The Incomplete Prophecy
Diana
dianasdolls at yahoo.com
Fri Jul 22 04:40:54 UTC 2005
No: HPFGUIDX 134040
RMM wrote:
> Can anyone give me an idea of why it is of such importance that
> Voldemort only heard part of the prophecy?
> After all, if he heard all of it, would it have changed his mind
about who to go after?
Diana replies:
It was important that he only heard part of it for a couple
reasons. The first is that, as you say, Voldemort would have
hesitated in attacking Harry because he would know that to do so
would mark Harry as his equal. It is likely that, had he known the
whole prophecy, Voldemort would have worried about even coming in
contact with Harry since he'd wouldn't want to 'mark' his enemy as
an equal, let alone give Harry special powers he himself doesn't
have.

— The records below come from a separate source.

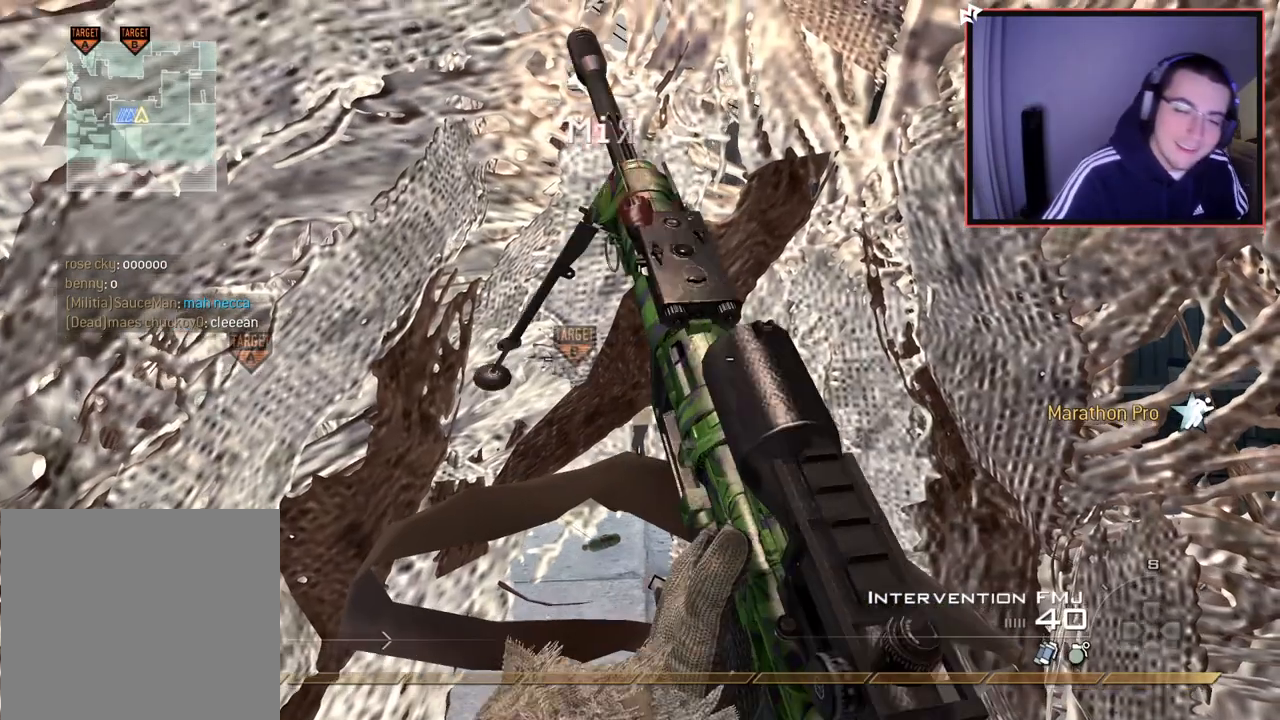
Gameplay with a controller (PlayStation layout); each line is a JSON object with the inputs held at the frame after it. "events" lists button and stick changes between this image and that frame as [ms after this image, input, new state], when the widget could be followed in between.
{"buttons": ["L3"], "left_stick": "up", "right_stick": "center", "events": [[217, "left_stick", "up-right"], [284, "TRIANGLE", "down"], [284, "left_stick", "up"], [351, "TRIANGLE", "up"], [434, "L3", "down"]]}
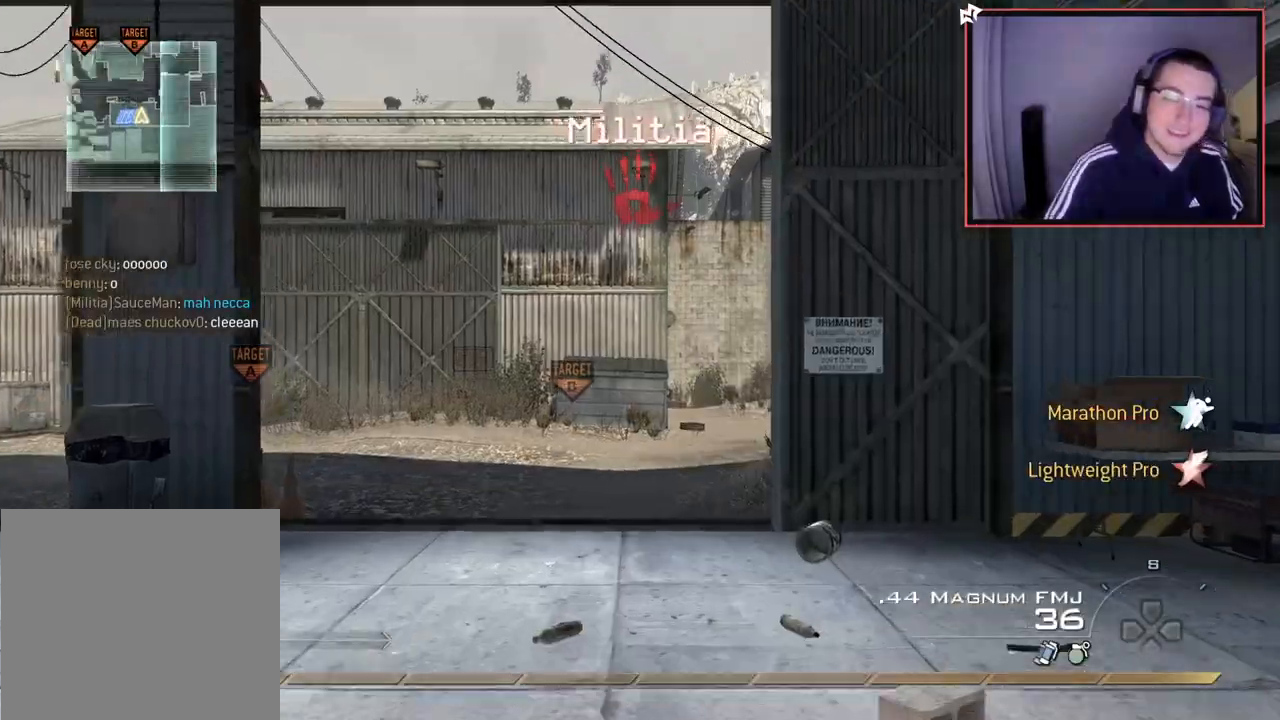
{"buttons": [], "left_stick": "up", "right_stick": "left", "events": [[133, "TRIANGLE", "down"], [167, "L3", "up"], [233, "TRIANGLE", "up"], [450, "right_stick", "left"]]}
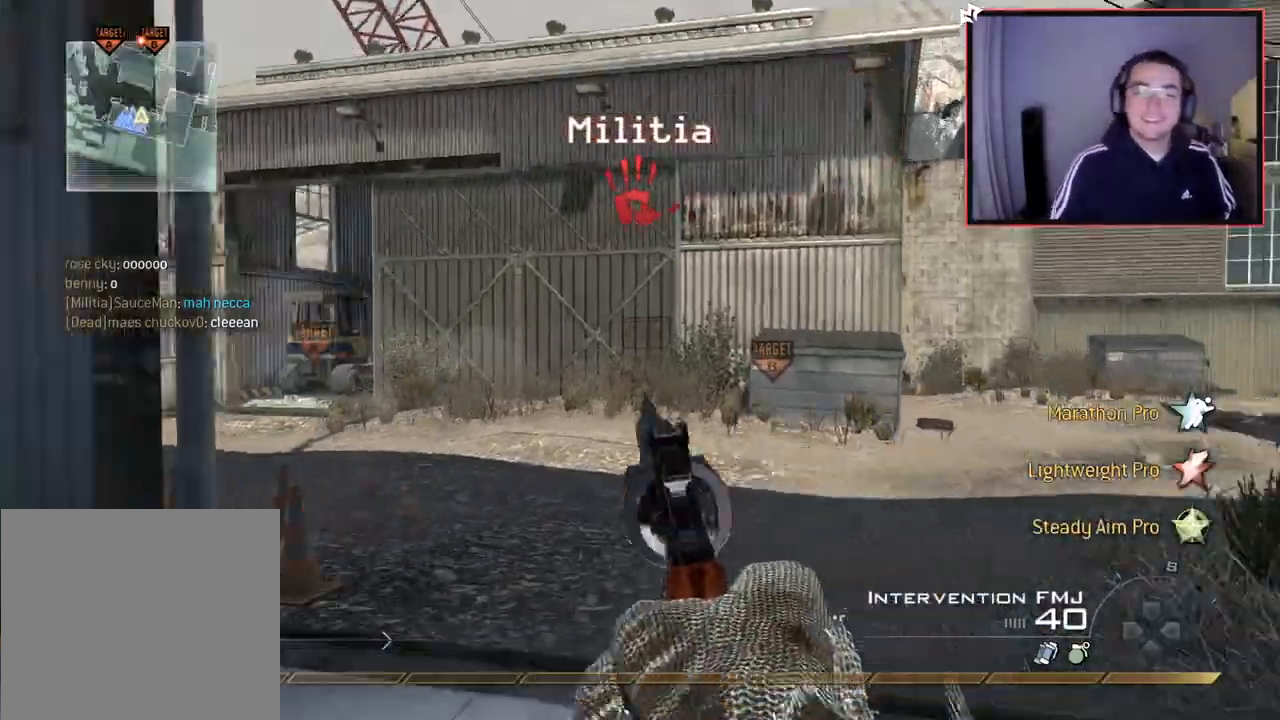
{"buttons": [], "left_stick": "up", "right_stick": "center", "events": [[84, "right_stick", "center"], [417, "TRIANGLE", "down"], [501, "TRIANGLE", "up"]]}
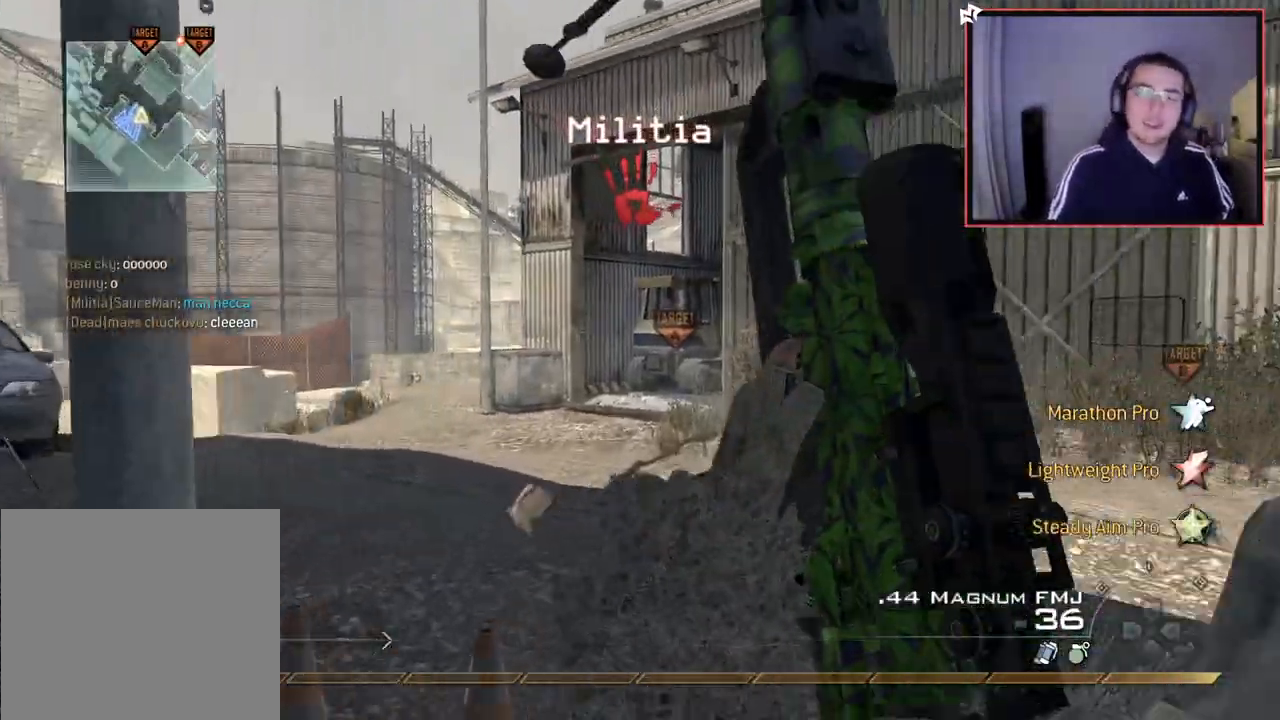
{"buttons": ["CROSS"], "left_stick": "up", "right_stick": "center", "events": [[50, "TRIANGLE", "down"], [150, "TRIANGLE", "up"], [450, "CROSS", "down"]]}
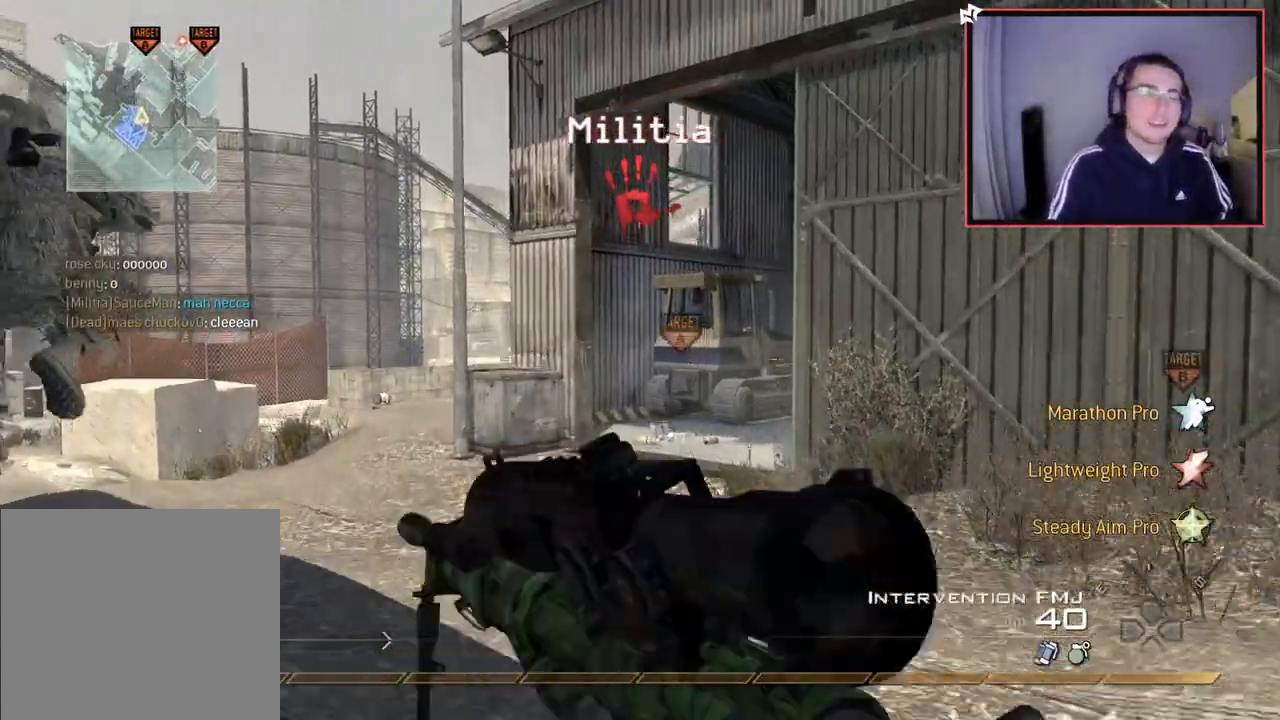
{"buttons": [], "left_stick": "center", "right_stick": "center", "events": [[67, "CROSS", "up"], [150, "TRIANGLE", "down"], [234, "TRIANGLE", "up"], [284, "TRIANGLE", "down"], [384, "TRIANGLE", "up"], [484, "left_stick", "center"]]}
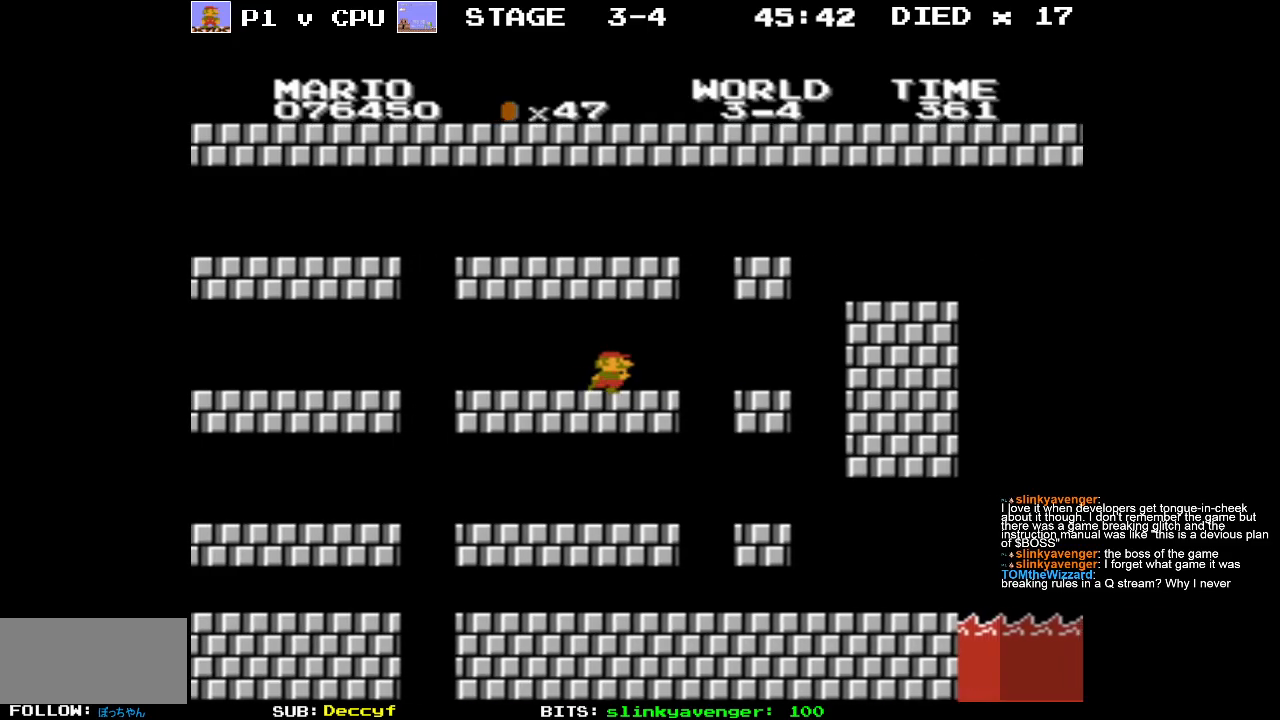
Gameplay with a controller (Nintendo layout); each line is a JSON object with the inputs held at the frame after it. "events" lists button and stick changes between this image and that frame as [ms after this image, input, new state], when the widget could be followed in between. Not read: L3 R3.
{"buttons": [], "events": [[150, "DPAD_RIGHT", "down"], [300, "DPAD_RIGHT", "up"]]}
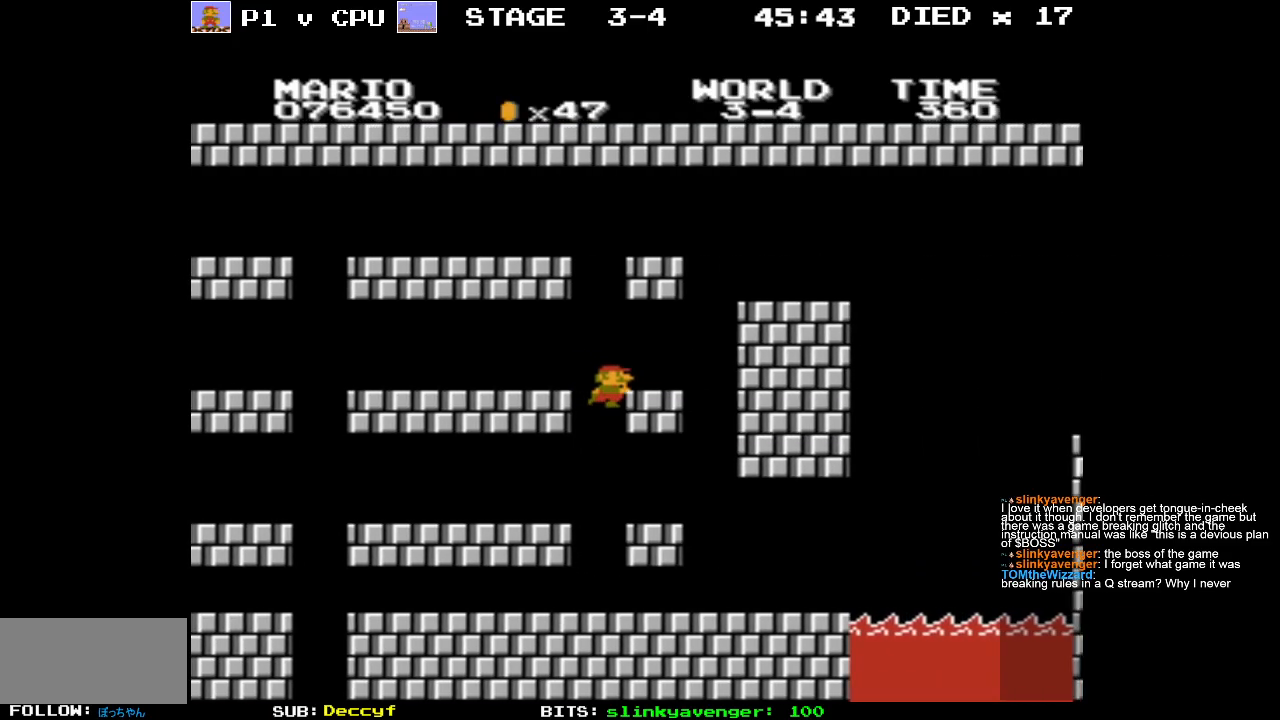
{"buttons": ["A"], "events": [[250, "DPAD_RIGHT", "down"], [300, "DPAD_RIGHT", "up"], [450, "A", "down"]]}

If Voldemort hadn't acted on the prophecy for fear of making
himself an equal enemy, then the prophecy might never have come
true. Dumbledore did tell Harry that not every prophecy in the DoM
comes true.
The second reason is that if Voldemort had still tried to attack
Harry and gave Harry his scar and his powers despite knowing the
risks of doing so, Voldemort would also know that Harry, according
to the prophecy, is the only one with the power to kill him. Harry
would have had a harrowing 15 years of life (if he'd survived)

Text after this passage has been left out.